Urban road traffic noise on human exposure assessment using geospatial technology
Environmental Engineering Research
The sounds produced by humans, industries, transport and animals in the atmosphere that pose a threat to the health of humans or animals can be characterized as noise pollution. Adverse effects due to noise exposure can involve speech communication interference and declining learning skills of children. Highway traffic noise contributes to 80% of all noise. It has grown to a massive scale because of growth in population along the roads leading to a rapid change in land use and has evolved into a common reality in various Indian cities. The main objective of this work is to develop a road traffic noise prediction model using ArcGIS 10.3 for the busy corridors of Chennai.
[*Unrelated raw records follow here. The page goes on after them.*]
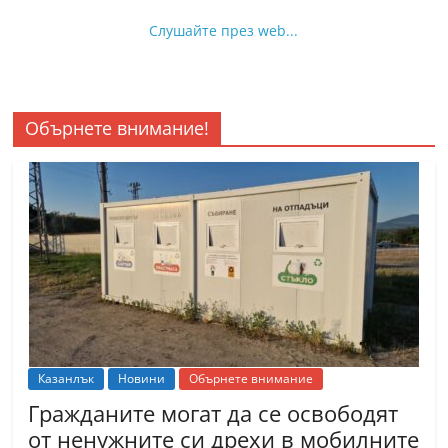
Слушайте през web...
Обърнете внимание!
Казанлък
Новини
Обърнете внимание
Гражданите могат да се освободят
от ненужните си дрехи в мобилните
The collected data includes traffic volume, speed, and noise level in lateral and vertical directions. Noise levels were measured in 9 locations using a noise level meter. It is observed that the noise levels vary from 50 dB to 96 dB. It is found that the noise problem is severe in 18% of the area, and 6.3% of people are exposed to the traffic noise problem. The results obtained in this study show that the city is affected by severe noise pollution due to road traffic.